Instrument Check — Worth Your Attention
Study — LeCun on world models and JEPA, the primary-source interviews (2026). Go to the source for the architecture bet rather than the hype around it. LeCun’s own framing — why next-token prediction is, in his view, a dead end, and what JEPA is meant to do instead — is the clearest statement of the contrarian thesis. Read it sceptically: it is the most credible case against the current paradigm and also a billion-dollar pitch from the man who needs it to be true.
Read — Chip War, Chris Miller. The definitive account of why semiconductor manufacturing is the real terrain of technological power, and why a single Dutch company’s lithography machines became the most strategically contested hardware on the planet. Essential for understanding why Europe’s strongest AI card sits in fabrication, not models — and why that card is played on a board others partly control.
Follow — the sovereignty thread: When the Dollar Becomes a Weapon. This issue’s logic — control over capability, holding the node others depend on — is the same structure that runs through this letter’s work on sound money and self-custody. The principle is constant across domains: who can switch your system off is a more important question than how fast it runs.
Flight Log — Dispatch From Altitude
There is an old truth in aviation that every pilot learns and every airline lives by: you do not win by having the fastest aircraft. For decades the instinct was that speed was the prize — and the supreme expression of that instinct, Concorde, was a technical marvel that crossed the Atlantic in half the time and lost money for its entire commercial life. The race for raw speed was the obvious race, and it turned out to be the wrong one. The carriers that endured did not win on Mach number. They won on the things underneath it — networks, efficiency, the control of the slots and hubs everyone else had to route through.
That last point is the one worth sitting with, because it is the choke point in disguise. The most valuable asset in commercial aviation is often not an aircraft at all — it is a slot portfolio at a saturated airport like Heathrow, or a landing right into a market no one else can serve. You can own the finest fleet in the world, and if you cannot get a take-off slot at the airport everyone needs, your speed is worthless. The airlines that understood this competed not on the glamorous axis of velocity but on the unglamorous, decisive axis of access — the bottleneck that the whole network has to pass through. Hold the slot and the fast aircraft must come to you.
But every slot-holder knows the second half of the lesson too, and it is the leash inside the sword.

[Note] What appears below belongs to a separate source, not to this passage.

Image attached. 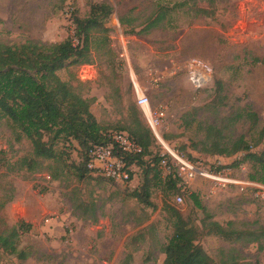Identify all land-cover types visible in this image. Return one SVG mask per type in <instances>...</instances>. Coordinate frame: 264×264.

A slot is granted, regulated, and revocable. It is power held at someone else’s pleasure — the airport authority’s, the regulator’s, the bilateral treaty’s. The carrier that controls the indispensable access point is powerful precisely to the degree that others depend on it, and constrained for exactly the same reason: the more critical your slot, the more everyone else insists on rules about how you use it. Indispensability and freedom pull against each other. The choke point is real leverage and a real leash, in the same breath — on the ramp as in the chip supply chain.

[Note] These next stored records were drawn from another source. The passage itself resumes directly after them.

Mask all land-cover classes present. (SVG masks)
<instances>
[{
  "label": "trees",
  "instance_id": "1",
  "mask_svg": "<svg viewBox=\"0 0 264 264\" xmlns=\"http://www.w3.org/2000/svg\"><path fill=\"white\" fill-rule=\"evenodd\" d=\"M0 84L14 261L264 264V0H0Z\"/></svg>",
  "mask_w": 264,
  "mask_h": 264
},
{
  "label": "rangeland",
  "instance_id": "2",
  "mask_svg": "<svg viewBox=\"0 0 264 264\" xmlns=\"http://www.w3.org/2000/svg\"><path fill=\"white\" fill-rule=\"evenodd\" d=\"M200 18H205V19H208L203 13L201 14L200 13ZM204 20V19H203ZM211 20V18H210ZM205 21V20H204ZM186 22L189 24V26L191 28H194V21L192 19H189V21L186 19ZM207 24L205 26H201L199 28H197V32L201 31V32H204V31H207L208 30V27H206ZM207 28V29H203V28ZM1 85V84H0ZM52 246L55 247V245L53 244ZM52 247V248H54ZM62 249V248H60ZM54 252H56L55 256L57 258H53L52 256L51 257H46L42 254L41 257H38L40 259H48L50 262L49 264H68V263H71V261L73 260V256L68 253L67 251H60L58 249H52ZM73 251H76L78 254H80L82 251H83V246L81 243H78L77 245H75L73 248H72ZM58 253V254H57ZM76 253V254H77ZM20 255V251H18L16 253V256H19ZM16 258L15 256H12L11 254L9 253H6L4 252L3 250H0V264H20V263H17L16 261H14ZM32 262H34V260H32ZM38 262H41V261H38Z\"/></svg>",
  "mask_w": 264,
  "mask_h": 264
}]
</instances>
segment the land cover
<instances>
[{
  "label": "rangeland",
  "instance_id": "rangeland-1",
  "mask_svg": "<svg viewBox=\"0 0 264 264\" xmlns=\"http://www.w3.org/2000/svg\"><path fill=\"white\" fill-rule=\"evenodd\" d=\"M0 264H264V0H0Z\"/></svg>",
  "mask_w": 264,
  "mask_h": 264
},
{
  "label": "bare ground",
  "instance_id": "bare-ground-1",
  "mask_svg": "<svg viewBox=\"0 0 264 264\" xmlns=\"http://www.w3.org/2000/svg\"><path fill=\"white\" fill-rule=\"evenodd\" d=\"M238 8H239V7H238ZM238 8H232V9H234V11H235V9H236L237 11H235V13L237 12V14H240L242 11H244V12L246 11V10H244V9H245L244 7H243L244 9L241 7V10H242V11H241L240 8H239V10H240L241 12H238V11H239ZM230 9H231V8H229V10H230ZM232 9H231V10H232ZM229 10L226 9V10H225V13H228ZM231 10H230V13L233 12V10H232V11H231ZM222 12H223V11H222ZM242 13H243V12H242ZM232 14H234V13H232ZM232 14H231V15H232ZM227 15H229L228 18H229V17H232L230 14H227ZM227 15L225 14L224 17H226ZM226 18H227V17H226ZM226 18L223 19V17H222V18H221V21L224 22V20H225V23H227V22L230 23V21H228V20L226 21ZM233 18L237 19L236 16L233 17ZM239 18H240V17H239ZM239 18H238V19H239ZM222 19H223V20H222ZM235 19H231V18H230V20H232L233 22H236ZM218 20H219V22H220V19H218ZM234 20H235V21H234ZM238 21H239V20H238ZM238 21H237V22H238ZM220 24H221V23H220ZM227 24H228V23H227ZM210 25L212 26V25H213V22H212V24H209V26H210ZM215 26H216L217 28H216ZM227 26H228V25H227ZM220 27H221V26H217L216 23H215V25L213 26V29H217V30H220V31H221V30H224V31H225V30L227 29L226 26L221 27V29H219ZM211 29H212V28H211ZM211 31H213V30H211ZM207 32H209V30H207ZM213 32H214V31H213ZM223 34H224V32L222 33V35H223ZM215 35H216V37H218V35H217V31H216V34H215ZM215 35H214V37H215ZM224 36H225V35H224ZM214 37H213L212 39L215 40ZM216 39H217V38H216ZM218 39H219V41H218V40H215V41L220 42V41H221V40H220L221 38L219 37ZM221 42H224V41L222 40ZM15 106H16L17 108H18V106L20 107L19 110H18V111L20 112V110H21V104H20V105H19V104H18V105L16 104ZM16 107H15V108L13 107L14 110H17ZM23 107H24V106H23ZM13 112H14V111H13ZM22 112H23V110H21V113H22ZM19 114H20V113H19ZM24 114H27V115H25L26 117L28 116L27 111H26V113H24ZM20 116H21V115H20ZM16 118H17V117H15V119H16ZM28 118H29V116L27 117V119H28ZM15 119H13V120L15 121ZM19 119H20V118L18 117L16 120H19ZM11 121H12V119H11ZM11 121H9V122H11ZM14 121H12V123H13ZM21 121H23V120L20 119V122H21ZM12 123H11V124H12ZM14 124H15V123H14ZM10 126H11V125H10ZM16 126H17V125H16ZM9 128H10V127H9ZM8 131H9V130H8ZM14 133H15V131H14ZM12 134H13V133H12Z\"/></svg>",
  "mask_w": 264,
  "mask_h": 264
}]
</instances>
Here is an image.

So the lesson the cockpit offers Europe’s AI strategy is one it already knows in its own industry. Do not race for the fastest aircraft when you will lose on budget — compete on the network, the efficiency, the access others cannot replicate. Bet, where you can, on the route the rest of the field has not yet realised it should fly. And hold the choke point with both eyes open: knowing it is the strongest position on the board, and knowing that the strongest position is also the one everyone else is most determined to put rules around. The aircraft is not the prize. The slot is. And the slot is never quite as freely yours as it looks from the flight deck.